- _Task brief_:
The entries below contain a stretch that opens with the line containing "of testis cancer" and closes with the line containing "of normal testis"; set down that stretch exactly, both ends included, and nothing else.

+--

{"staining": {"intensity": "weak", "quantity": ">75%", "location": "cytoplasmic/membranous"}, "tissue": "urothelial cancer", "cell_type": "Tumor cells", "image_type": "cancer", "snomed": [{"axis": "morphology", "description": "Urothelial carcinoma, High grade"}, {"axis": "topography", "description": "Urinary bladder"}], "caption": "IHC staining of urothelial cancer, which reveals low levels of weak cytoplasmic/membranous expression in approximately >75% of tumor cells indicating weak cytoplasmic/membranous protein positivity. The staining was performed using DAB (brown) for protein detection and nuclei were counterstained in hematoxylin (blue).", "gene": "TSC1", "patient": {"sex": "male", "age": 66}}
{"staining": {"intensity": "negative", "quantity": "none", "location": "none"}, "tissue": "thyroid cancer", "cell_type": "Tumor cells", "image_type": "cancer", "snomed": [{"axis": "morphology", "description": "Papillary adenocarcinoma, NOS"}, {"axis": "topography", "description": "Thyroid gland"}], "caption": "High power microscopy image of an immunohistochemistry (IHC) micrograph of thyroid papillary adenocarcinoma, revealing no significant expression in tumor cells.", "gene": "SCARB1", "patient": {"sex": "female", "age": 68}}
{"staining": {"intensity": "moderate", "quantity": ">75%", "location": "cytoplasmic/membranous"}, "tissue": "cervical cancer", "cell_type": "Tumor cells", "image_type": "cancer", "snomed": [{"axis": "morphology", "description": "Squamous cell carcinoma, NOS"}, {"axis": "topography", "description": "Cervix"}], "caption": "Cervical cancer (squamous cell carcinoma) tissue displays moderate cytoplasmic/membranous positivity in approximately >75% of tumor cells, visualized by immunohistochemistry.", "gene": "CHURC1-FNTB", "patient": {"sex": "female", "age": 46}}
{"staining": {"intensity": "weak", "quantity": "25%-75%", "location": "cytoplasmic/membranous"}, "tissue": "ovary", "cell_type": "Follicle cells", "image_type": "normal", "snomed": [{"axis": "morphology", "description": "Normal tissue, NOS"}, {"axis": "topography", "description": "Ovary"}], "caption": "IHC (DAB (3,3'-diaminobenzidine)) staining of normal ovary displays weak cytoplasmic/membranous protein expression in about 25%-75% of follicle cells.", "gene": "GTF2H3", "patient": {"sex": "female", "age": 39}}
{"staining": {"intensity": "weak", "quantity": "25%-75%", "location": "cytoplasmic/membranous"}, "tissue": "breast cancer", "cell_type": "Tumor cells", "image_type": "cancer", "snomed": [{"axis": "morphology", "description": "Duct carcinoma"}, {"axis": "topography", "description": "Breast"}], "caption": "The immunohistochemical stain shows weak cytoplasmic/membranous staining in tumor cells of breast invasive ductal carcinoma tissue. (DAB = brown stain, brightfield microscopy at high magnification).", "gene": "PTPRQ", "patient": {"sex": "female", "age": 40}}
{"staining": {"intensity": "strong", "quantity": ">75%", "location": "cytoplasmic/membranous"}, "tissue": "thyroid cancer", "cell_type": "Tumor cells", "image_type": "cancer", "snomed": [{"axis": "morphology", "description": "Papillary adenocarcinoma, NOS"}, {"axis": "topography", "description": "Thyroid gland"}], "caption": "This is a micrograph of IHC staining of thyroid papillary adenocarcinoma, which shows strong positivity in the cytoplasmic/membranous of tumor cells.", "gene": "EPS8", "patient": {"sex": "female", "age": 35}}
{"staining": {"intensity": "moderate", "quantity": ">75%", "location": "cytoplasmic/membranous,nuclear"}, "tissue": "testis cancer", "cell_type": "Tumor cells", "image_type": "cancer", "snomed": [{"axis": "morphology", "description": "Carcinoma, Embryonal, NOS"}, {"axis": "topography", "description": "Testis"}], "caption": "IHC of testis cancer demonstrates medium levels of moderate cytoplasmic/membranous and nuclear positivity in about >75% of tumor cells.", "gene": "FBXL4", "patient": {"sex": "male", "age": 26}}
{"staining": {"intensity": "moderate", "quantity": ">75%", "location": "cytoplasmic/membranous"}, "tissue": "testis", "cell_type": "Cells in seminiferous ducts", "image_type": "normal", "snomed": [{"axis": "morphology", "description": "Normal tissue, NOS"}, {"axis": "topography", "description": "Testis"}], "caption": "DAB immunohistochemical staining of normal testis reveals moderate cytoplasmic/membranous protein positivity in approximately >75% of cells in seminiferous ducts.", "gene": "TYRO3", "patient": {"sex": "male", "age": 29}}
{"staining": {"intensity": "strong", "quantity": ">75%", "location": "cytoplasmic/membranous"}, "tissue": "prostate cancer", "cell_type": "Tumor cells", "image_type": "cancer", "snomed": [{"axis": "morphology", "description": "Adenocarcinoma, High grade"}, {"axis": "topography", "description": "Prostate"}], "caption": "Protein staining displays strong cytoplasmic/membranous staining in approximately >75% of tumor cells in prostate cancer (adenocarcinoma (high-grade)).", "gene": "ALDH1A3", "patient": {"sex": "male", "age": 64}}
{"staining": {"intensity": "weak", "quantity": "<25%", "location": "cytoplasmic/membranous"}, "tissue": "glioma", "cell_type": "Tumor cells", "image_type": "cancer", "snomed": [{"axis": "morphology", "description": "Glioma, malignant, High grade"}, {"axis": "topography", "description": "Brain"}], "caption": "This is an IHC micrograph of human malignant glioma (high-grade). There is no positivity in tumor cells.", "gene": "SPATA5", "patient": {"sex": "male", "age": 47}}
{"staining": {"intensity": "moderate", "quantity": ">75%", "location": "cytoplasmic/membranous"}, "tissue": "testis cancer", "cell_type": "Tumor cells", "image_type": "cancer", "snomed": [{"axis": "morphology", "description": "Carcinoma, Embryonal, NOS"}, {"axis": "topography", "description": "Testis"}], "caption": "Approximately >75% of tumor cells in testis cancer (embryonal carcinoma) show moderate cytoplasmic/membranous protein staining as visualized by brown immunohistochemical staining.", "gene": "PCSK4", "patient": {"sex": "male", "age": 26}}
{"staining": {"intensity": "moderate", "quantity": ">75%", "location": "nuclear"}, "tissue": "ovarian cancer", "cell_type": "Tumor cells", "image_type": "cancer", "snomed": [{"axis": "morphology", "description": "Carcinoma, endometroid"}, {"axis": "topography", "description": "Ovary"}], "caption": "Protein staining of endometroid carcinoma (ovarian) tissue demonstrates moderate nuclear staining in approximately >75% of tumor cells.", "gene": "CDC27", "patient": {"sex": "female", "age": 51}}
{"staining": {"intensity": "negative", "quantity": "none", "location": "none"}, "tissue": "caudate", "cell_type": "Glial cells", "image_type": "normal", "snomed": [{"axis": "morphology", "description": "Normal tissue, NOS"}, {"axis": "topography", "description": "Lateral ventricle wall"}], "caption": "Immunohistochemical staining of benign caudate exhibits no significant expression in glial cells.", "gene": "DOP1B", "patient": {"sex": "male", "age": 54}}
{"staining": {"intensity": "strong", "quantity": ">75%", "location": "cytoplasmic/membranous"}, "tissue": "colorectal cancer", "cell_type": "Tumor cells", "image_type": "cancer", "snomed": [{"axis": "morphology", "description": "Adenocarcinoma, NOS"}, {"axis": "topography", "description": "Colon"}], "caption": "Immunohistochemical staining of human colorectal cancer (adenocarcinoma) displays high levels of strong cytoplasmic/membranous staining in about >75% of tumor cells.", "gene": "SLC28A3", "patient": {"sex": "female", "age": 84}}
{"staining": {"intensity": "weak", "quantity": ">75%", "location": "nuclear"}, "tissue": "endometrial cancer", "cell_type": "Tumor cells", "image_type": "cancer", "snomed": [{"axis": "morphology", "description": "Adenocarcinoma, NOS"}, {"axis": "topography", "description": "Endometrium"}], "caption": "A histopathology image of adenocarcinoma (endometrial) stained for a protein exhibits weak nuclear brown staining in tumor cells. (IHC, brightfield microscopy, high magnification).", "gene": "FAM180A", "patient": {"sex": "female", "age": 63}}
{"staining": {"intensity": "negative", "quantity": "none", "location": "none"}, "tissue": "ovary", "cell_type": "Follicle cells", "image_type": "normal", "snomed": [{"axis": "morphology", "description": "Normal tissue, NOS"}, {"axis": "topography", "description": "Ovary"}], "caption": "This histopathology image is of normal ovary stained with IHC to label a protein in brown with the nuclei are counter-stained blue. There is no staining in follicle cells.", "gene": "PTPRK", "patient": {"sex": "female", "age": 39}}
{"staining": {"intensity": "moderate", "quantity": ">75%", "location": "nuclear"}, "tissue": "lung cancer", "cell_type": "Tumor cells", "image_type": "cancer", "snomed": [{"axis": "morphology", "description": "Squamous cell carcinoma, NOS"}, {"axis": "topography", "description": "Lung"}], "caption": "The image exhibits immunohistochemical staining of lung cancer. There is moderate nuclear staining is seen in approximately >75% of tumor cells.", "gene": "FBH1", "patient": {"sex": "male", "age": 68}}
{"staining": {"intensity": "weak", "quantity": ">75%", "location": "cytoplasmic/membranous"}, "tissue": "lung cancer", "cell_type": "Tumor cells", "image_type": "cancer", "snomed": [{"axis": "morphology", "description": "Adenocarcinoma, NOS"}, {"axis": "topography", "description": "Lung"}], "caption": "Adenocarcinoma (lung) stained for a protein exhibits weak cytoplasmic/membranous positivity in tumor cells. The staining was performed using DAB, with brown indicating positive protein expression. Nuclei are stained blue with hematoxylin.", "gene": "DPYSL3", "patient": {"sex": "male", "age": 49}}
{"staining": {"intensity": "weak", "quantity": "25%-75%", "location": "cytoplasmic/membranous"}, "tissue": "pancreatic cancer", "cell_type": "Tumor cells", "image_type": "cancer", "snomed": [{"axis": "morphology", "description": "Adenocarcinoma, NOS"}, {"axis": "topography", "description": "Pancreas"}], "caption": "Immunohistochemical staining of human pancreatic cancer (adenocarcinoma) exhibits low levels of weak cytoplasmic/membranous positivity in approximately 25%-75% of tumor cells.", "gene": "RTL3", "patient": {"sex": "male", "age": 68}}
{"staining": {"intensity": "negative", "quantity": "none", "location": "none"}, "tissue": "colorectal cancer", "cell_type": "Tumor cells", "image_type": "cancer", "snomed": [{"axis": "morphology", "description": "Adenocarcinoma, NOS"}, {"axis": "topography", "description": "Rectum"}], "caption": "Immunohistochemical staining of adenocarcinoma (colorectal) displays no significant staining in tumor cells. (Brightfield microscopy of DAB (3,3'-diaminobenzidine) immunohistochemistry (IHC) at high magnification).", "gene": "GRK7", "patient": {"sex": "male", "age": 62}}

+--

- _Answer space_:
{"staining": {"intensity": "moderate", "quantity": ">75%", "location": "cytoplasmic/membranous,nuclear"}, "tissue": "testis cancer", "cell_type": "Tumor cells", "image_type": "cancer", "snomed": [{"axis": "morphology", "description": "Carcinoma, Embryonal, NOS"}, {"axis": "topography", "description": "Testis"}], "caption": "IHC of testis cancer demonstrates medium levels of moderate cytoplasmic/membranous and nuclear positivity in about >75% of tumor cells.", "gene": "FBXL4", "patient": {"sex": "male", "age": 26}}
{"staining": {"intensity": "moderate", "quantity": ">75%", "location": "cytoplasmic/membranous"}, "tissue": "testis", "cell_type": "Cells in seminiferous ducts", "image_type": "normal", "snomed": [{"axis": "morphology", "description": "Normal tissue, NOS"}, {"axis": "topography", "description": "Testis"}], "caption": "DAB immunohistochemical staining of normal testis reveals moderate cytoplasmic/membranous protein positivity in approximately >75% of cells in seminiferous ducts.", "gene": "TYRO3", "patient": {"sex": "male", "age": 29}}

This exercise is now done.